(Beginning of Supplied information)

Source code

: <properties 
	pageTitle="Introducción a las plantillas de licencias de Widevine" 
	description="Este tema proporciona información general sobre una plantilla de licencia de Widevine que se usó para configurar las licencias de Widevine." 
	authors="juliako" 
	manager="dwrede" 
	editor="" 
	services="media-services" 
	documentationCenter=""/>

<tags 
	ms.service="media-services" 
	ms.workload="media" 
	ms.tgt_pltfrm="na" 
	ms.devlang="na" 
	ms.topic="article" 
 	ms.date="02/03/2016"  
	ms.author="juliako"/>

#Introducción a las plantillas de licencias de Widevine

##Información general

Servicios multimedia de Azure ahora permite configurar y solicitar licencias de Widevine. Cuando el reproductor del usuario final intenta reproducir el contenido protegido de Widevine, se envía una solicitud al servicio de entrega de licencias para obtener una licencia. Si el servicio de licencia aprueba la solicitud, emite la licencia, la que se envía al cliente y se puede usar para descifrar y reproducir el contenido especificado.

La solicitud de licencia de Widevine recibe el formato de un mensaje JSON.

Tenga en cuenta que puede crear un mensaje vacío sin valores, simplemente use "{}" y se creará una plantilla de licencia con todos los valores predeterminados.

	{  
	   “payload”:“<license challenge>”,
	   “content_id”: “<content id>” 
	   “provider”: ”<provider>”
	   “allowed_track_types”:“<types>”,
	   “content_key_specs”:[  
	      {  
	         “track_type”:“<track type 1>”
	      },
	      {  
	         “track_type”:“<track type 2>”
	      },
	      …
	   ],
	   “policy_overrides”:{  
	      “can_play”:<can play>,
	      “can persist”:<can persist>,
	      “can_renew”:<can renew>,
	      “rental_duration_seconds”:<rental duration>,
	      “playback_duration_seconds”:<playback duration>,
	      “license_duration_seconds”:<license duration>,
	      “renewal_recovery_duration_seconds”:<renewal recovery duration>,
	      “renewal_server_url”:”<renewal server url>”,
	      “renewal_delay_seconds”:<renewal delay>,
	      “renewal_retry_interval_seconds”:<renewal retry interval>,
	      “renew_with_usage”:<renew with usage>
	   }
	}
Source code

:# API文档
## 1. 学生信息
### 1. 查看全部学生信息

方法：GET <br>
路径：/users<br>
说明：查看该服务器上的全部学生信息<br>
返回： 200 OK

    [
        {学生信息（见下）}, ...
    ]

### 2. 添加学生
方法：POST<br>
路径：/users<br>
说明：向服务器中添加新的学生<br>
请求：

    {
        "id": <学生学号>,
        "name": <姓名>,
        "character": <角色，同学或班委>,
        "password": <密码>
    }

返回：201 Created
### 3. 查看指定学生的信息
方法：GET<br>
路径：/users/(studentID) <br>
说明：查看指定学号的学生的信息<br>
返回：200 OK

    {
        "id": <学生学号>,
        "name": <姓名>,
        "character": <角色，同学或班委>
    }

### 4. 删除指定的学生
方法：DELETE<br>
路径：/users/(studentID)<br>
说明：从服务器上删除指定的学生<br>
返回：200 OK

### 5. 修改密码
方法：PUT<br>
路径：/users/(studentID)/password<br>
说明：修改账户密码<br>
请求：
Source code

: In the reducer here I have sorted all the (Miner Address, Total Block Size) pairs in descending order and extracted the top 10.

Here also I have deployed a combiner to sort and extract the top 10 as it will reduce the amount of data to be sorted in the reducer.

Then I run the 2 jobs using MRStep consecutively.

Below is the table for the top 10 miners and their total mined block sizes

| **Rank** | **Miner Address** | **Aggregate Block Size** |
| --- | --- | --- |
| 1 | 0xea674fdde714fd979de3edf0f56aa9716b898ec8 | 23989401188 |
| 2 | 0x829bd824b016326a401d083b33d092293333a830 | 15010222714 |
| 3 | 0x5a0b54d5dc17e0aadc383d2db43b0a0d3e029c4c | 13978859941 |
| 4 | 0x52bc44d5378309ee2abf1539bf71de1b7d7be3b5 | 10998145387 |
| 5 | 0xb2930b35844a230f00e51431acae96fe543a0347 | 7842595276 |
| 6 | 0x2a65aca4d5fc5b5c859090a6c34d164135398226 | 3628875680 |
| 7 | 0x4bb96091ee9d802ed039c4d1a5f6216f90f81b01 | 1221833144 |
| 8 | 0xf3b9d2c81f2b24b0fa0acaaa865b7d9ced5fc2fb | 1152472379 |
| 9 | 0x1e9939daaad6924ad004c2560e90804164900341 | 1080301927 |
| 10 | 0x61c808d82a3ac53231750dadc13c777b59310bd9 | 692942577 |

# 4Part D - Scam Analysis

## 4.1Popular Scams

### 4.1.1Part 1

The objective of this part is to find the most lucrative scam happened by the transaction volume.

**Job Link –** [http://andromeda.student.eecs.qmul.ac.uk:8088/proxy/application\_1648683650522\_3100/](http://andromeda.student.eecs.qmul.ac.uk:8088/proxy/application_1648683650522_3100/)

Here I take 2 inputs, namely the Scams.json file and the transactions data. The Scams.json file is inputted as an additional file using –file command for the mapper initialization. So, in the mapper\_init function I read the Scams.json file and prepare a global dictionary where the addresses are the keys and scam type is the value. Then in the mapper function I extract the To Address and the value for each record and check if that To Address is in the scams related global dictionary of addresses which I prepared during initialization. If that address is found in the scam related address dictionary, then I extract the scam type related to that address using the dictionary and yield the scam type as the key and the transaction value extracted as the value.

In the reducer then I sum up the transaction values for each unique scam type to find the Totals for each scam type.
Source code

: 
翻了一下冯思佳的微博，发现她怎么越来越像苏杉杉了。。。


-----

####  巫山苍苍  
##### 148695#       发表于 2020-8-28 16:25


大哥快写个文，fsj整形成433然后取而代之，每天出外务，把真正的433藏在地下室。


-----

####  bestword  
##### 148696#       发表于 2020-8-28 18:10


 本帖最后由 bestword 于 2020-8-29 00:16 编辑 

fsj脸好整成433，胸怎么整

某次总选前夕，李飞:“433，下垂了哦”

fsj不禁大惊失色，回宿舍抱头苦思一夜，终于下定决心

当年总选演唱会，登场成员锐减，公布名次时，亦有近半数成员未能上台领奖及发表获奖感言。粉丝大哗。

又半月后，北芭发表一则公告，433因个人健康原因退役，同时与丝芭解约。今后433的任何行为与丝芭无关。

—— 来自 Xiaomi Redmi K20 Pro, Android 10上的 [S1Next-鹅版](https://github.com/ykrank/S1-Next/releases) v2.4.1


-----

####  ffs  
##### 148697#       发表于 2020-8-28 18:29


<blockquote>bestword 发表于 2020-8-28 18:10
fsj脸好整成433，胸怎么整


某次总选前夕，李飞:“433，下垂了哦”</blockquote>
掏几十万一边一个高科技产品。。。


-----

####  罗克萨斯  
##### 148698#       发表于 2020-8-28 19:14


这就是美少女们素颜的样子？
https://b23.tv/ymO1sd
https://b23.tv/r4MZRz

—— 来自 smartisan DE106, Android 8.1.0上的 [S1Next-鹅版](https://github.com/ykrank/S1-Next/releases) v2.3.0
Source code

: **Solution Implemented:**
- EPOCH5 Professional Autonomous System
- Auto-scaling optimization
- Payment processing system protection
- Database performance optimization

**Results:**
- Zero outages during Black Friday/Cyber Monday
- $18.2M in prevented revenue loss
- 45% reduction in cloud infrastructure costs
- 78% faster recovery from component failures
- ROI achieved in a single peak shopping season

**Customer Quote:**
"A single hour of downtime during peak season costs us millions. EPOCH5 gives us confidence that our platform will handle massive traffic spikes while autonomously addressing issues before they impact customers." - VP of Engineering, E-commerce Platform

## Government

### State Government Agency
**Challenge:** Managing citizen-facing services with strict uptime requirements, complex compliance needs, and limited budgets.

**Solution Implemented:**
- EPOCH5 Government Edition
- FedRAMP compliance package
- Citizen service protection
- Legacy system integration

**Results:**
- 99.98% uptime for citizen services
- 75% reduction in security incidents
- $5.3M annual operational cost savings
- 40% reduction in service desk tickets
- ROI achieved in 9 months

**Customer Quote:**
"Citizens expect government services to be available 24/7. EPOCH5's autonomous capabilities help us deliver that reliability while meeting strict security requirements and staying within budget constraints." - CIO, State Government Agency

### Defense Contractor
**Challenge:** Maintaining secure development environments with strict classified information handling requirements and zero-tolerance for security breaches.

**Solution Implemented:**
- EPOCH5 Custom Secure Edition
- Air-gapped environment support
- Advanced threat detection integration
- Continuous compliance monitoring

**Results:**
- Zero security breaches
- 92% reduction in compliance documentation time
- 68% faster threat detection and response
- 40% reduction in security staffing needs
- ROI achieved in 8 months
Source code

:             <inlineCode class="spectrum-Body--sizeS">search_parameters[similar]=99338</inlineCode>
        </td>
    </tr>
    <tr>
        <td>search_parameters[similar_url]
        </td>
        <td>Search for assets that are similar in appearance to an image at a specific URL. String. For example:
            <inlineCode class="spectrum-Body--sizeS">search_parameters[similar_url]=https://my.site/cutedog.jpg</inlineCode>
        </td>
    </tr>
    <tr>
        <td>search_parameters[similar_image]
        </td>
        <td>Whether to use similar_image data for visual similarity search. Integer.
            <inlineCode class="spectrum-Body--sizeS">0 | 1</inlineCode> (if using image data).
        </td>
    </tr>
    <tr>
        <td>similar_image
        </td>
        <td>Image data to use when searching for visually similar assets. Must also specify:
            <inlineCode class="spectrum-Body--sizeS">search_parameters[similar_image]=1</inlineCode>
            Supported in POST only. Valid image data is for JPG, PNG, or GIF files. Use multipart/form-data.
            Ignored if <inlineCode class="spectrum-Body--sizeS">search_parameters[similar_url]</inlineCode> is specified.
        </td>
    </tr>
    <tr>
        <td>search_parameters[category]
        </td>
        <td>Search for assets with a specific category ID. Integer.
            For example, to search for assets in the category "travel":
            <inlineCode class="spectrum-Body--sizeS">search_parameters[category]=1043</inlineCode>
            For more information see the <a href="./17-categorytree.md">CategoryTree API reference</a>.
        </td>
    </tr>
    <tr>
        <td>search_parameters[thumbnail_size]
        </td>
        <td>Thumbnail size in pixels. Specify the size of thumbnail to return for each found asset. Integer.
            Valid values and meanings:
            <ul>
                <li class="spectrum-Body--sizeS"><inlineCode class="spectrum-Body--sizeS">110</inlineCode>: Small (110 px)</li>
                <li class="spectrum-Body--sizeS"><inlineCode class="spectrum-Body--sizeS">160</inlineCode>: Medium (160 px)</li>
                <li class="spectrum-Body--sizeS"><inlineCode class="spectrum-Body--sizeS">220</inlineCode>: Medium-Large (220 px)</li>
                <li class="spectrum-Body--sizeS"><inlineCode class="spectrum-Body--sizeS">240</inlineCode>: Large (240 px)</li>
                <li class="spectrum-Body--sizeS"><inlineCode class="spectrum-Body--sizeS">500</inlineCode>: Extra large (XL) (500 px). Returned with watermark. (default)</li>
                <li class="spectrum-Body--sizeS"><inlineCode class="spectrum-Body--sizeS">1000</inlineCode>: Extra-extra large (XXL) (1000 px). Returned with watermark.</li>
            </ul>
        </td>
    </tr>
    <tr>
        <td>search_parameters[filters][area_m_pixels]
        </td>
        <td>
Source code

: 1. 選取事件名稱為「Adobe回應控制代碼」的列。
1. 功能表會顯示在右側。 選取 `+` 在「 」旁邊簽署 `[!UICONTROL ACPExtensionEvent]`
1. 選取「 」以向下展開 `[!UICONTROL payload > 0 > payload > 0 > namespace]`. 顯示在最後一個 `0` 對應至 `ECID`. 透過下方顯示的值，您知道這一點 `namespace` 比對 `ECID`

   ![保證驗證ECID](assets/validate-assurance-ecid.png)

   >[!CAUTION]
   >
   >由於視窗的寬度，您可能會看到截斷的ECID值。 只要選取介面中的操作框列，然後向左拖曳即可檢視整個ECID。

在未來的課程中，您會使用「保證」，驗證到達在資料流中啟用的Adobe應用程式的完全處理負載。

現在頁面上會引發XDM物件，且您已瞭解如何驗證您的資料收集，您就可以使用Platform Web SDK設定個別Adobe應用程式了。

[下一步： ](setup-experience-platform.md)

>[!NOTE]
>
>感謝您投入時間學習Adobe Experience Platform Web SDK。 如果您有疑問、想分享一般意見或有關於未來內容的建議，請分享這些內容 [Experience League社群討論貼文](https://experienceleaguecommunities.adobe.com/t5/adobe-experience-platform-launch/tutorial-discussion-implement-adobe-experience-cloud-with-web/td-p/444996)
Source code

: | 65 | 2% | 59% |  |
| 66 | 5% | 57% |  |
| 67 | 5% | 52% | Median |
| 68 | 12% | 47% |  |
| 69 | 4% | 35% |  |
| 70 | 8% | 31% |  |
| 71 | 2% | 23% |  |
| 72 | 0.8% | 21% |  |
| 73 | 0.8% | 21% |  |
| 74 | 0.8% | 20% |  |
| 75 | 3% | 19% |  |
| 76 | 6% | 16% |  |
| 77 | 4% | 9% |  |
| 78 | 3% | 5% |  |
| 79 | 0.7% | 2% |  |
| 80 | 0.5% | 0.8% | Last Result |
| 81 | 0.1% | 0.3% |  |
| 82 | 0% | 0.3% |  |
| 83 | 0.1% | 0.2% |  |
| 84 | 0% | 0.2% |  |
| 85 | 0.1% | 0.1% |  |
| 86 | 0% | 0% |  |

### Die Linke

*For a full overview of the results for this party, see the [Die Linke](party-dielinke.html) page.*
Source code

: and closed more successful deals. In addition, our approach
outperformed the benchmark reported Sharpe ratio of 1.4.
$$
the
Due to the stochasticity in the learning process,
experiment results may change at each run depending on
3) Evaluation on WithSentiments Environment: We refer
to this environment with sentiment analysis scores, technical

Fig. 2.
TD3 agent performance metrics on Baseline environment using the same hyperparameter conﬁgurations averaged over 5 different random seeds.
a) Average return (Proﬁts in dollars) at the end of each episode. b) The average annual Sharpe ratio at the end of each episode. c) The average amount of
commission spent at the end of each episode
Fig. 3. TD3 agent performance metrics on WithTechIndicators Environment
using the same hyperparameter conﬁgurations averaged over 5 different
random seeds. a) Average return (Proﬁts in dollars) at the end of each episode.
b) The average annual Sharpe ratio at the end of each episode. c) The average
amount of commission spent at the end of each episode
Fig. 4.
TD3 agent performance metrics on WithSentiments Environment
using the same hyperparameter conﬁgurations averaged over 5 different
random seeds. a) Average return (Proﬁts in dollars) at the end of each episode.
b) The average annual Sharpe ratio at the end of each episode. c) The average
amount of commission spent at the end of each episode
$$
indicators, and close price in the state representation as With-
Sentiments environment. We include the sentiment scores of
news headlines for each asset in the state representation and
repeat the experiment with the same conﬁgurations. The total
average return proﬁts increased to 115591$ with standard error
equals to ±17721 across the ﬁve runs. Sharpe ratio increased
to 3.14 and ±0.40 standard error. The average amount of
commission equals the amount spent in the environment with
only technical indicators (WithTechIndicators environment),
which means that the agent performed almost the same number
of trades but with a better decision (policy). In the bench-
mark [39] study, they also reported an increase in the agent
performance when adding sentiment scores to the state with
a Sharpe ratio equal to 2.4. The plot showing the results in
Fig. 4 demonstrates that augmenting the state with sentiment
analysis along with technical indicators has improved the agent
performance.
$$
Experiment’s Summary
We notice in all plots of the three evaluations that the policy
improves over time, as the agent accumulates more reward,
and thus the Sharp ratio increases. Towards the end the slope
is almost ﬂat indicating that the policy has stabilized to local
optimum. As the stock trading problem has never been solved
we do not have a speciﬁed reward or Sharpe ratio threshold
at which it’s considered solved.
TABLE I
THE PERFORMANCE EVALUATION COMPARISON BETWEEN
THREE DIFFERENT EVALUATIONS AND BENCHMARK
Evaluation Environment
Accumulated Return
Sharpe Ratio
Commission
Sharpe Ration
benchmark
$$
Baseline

(End of Supplied information)

Reproduce every line from the first one through the line containing "Tenga en cuenta", inclusive.

> Solution to this exercise
Source code

: <properties 
	pageTitle="Introducción a las plantillas de licencias de Widevine" 
	description="Este tema proporciona información general sobre una plantilla de licencia de Widevine que se usó para configurar las licencias de Widevine." 
	authors="juliako" 
	manager="dwrede" 
	editor="" 
	services="media-services" 
	documentationCenter=""/>

<tags 
	ms.service="media-services" 
	ms.workload="media" 
	ms.tgt_pltfrm="na" 
	ms.devlang="na" 
	ms.topic="article" 
 	ms.date="02/03/2016"  
	ms.author="juliako"/>

#Introducción a las plantillas de licencias de Widevine

##Información general

Servicios multimedia de Azure ahora permite configurar y solicitar licencias de Widevine. Cuando el reproductor del usuario final intenta reproducir el contenido protegido de Widevine, se envía una solicitud al servicio de entrega de licencias para obtener una licencia. Si el servicio de licencia aprueba la solicitud, emite la licencia, la que se envía al cliente y se puede usar para descifrar y reproducir el contenido especificado.

La solicitud de licencia de Widevine recibe el formato de un mensaje JSON.

Tenga en cuenta que puede crear un mensaje vacío sin valores, simplemente use "{}" y se creará una plantilla de licencia con todos los valores predeterminados.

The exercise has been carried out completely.